如果不是霍銳及時趕到,後果還不知道是什麽樣。
一開始錯的就是張文裡和薑洲。
因為月考的事情,處置耽擱了,昨天才討論出來,張文裡這個處分是得吃的,高中的處分還可以消掉,後面得看他自己表現。
沈愈愣了一下。
他還以為這事兒會以薑洲轉學為終結。
“好,謝謝老師。”
張建清點了點頭:“行了,進去吧,以後別跟著霍銳逃課!”
學點成績也行啊!張建清心想。
沈愈笑了笑。
……
“早知道實話實說能少寫500字,我早就全說了啊!”陸疏行憤憤不平,向沈愈投去了羨慕的眼神。
“你上次的檢討交了麽?”沈愈邊把書拿出來邊問。
霍銳又趴了下去,昨晚嚴重睡眠不足,罪魁禍首倒是睡得很熟,半夜被裹成那副模樣都沒能醒。
“交了。

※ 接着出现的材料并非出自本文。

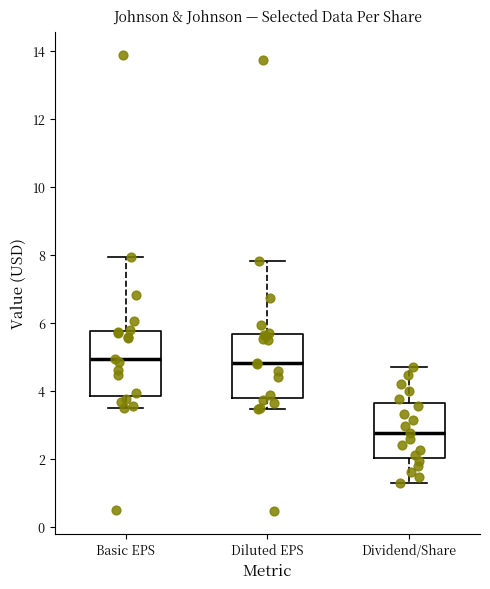

Reading left to right, transcribe this box plot: for each box, give where its median line is, the range the box spans, and where its two whiskers end, as read against the y-axis. The values are not printed on the chart, so give them approximately, as read against the axis.

Basic EPS: median 5.0, box 3.8 to 5.8, whiskers 3.6 to 8.0
Diluted EPS: median 4.8, box 3.8 to 5.6, whiskers 3.4 to 7.8
Dividend/Share: median 2.8, box 2.0 to 3.6, whiskers 1.2 to 4.8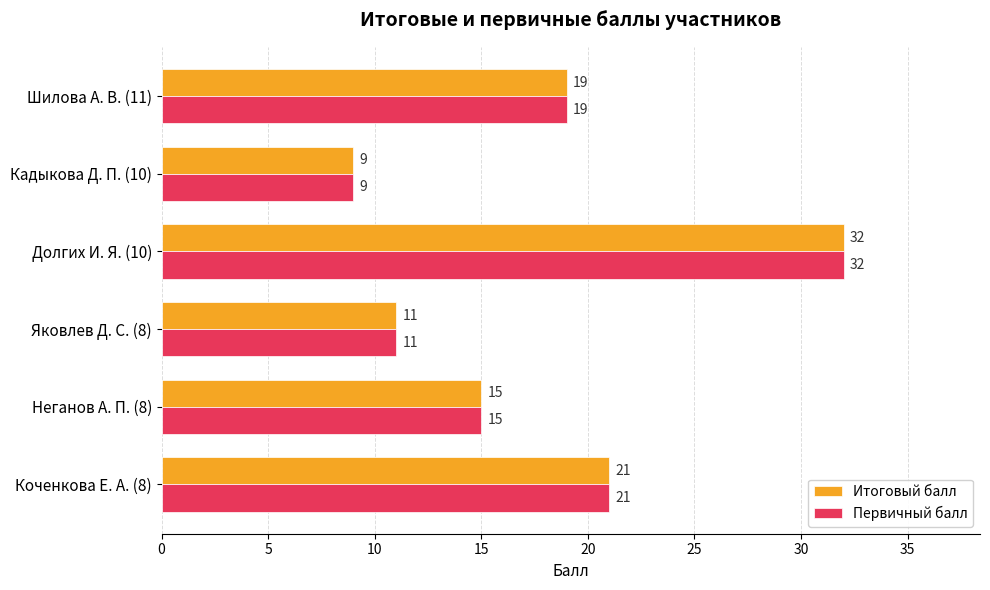

The Первичный балл series shows 15 at Кадыкова Д. П. (10). True or false?

False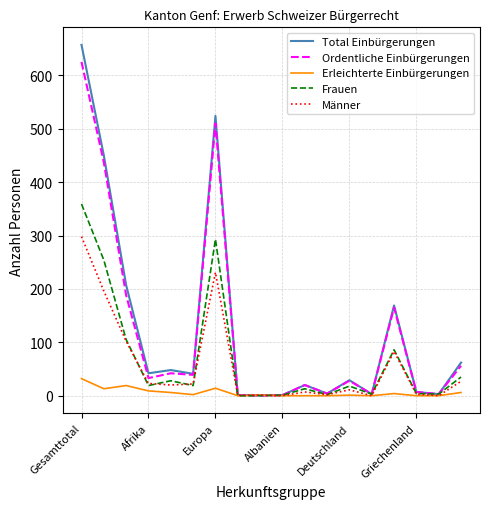

List the series in order of their peak value, highest first.

Total Einbürgerungen, Ordentliche Einbürgerungen, Frauen, Männer, Erleichterte Einbürgerungen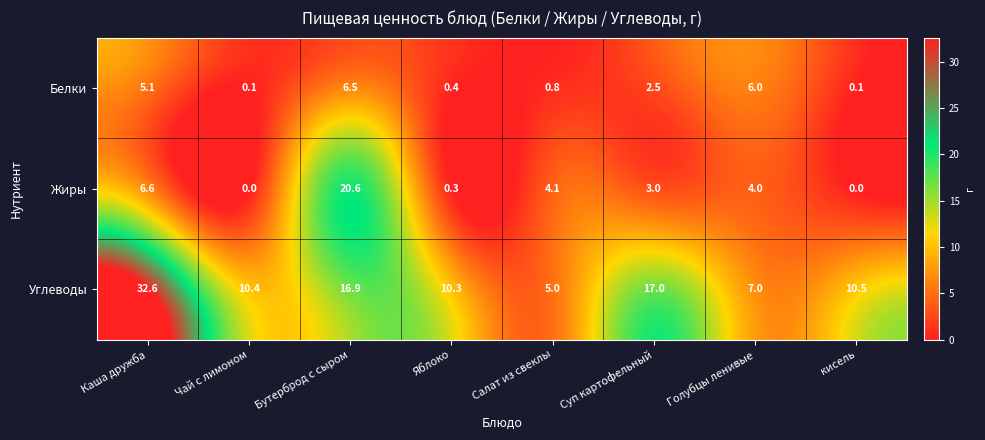

The Белки series shows 6.0 at Голубцы ленивые. True or false?

True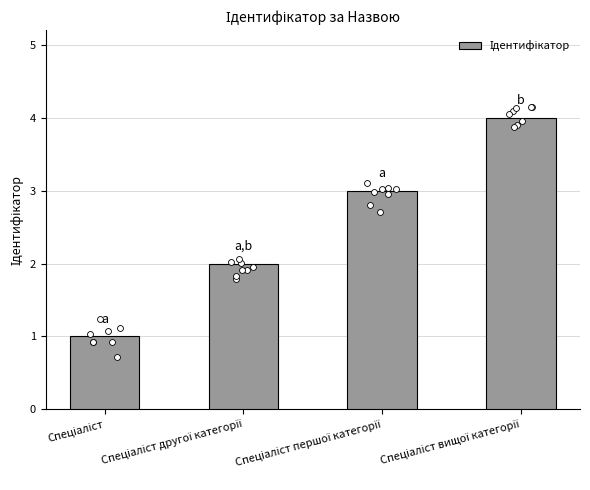

What is the change in value from Спеціаліст першої категорії to Спеціаліст вищої категорії?

+1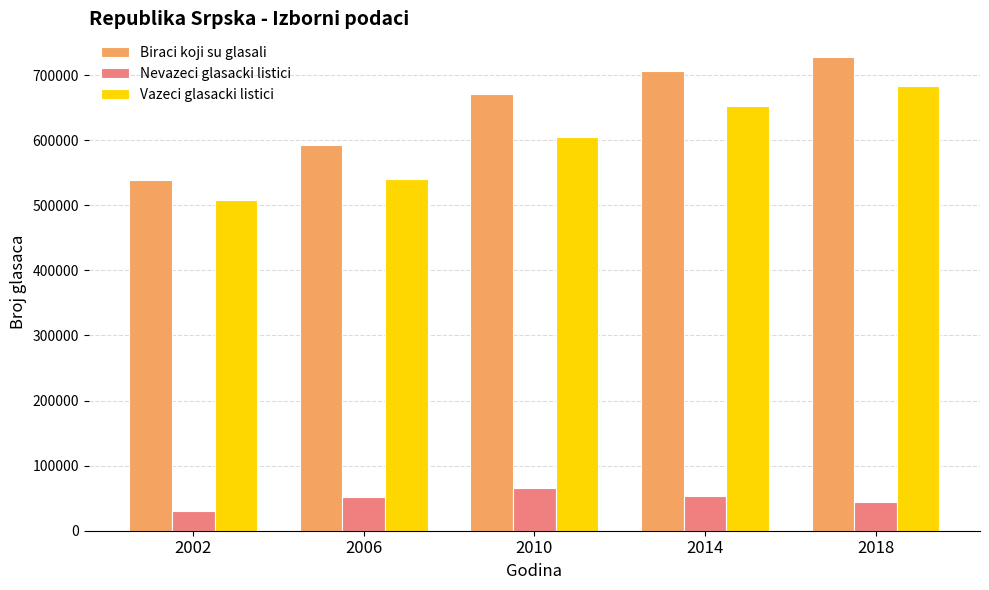

What is the value of the Biraci koji su glasali bar at the 5th from the left?

727638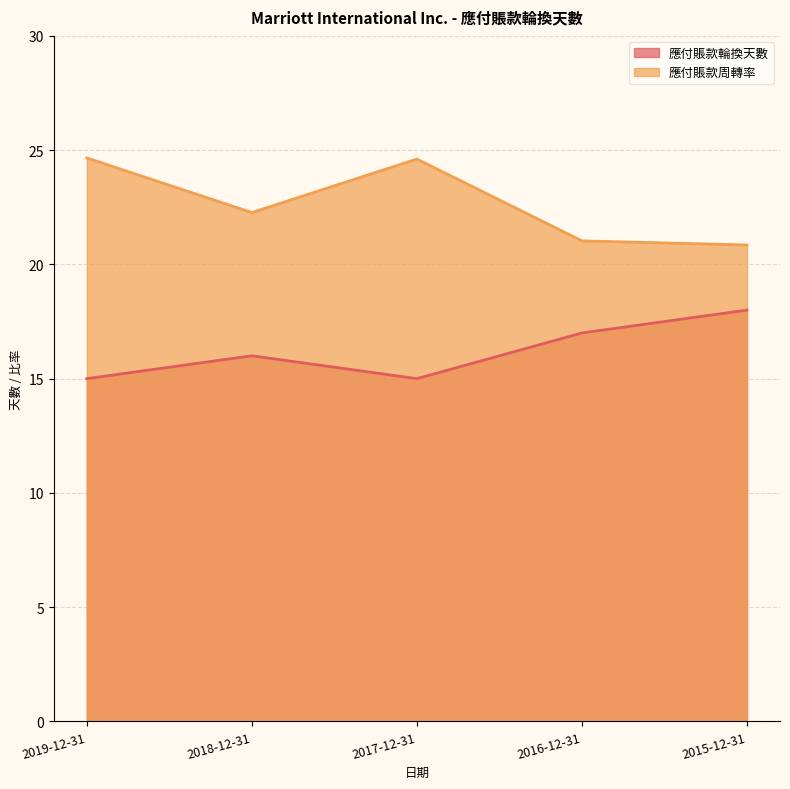

What is the total value across all series at 2016-12-31?

38.0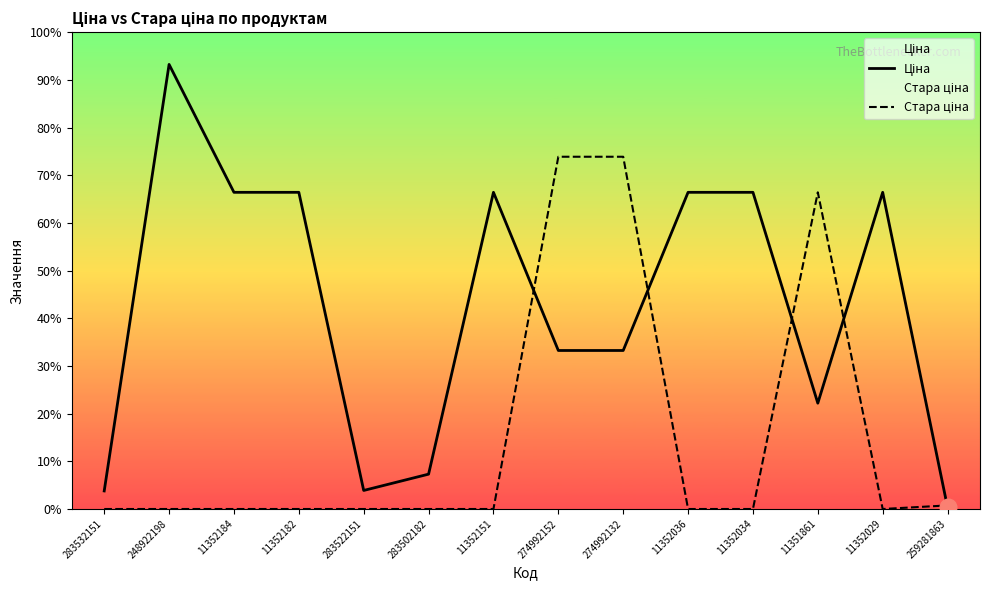

Reading left to right, transcribe all the data shown in this chart.

Ціна: 283532151=359.9	248922198=8856.7	11352184=6308.8	11352182=6308.8	283522151=369.5	283502182=694.3	11352151=6308.8	274992152=3157.9	274992132=3157.9	11352036=6308.8	11352034=6308.8	11351861=2108.4	11352029=6308.8	259281863=31.5
Стара ціна: 283532151=0.0	248922198=0.0	11352184=0.0	11352182=0.0	283522151=0.0	283502182=0.0	11352151=0.0	274992152=7017.6	274992132=7017.6	11352036=0.0	11352034=0.0	11351861=6308.8	11352029=0.0	259281863=71.6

”霍銳趴著回答。
沈愈應了聲,有些奇怪:“班主任居然不讓你重新寫麽?”
尤其是還要在班會上讀,難道要聽他讀重複的“我錯了”嗎……
霍銳又嗯了聲。
是真的很困,事實上他好不容易睡著後還做夢了,夢到麻煩精還在喊他的名字。
他趴下去沒多久,手機震動了幾下。
[陸疏行:老大,年狗有沒有和你說什麽?]
[陸疏行:【截圖】年狗退群了]
陸疏行昨晚沒好意思打擾老大,同桌後來也沒了音信,估計兩人打遊戲去了。
以老大的性子,估計也不看群消息。
教室裡讀書聲漸漸響了起來,沈愈還在他耳邊背著課文,今天上課要抽查。
霍銳不耐煩地抬頭看了旁邊的人一眼。
[不說話的霍銳:嗯]
[陸疏行:我找他他都不理我,他小時候最聽你的話了,要不你去問問啊老大?]
[不說話的霍銳:不]
然後不管陸疏行發什麽,霍銳都不回了。
陸疏行有些氣結。
他們四個一起長大,雖然他們不同意年狗後來的行為,但是退了兄弟群怎麽也是件大事,老大這樣不聞不問算什麽?
戚榮看了他的手機一眼:“老大有他自己的想法,你著急也沒用。”
“我就是想讓老大關心一下兄弟啊,年狗……”
他話還沒說完,遲到的陳年一就進教室了。
陳年一的頭髮剃成了平頭,沒了之前那樣的風流模樣,臉上貼了幾個創可貼,走路的時候一瘸一拐,很明顯和別人打架了。
陸疏行臥槽了一聲,拽著旁邊的戚榮。
這要不是早讀課他早就衝上去了,陸疏行下意識看了眼霍銳的方向,霍銳壓根沒抬頭。
“這是怎麽了?”
“腳踏多條船被發現了……昨晚論壇帖子沒看啊?”
“小點聲吧,一會兒讓班長聽見了。”
“……”
陳年一仿佛沒聽見他們在議論什麽,兀自走回自個兒的座位,經過白卉位置的時候,還把她桌上的書給撞倒了。
白卉愣了一下,陳年一都沒停下來給她扶書,也沒有說一句謝謝,和往常對待女生那副彬彬有禮的模樣完全不同。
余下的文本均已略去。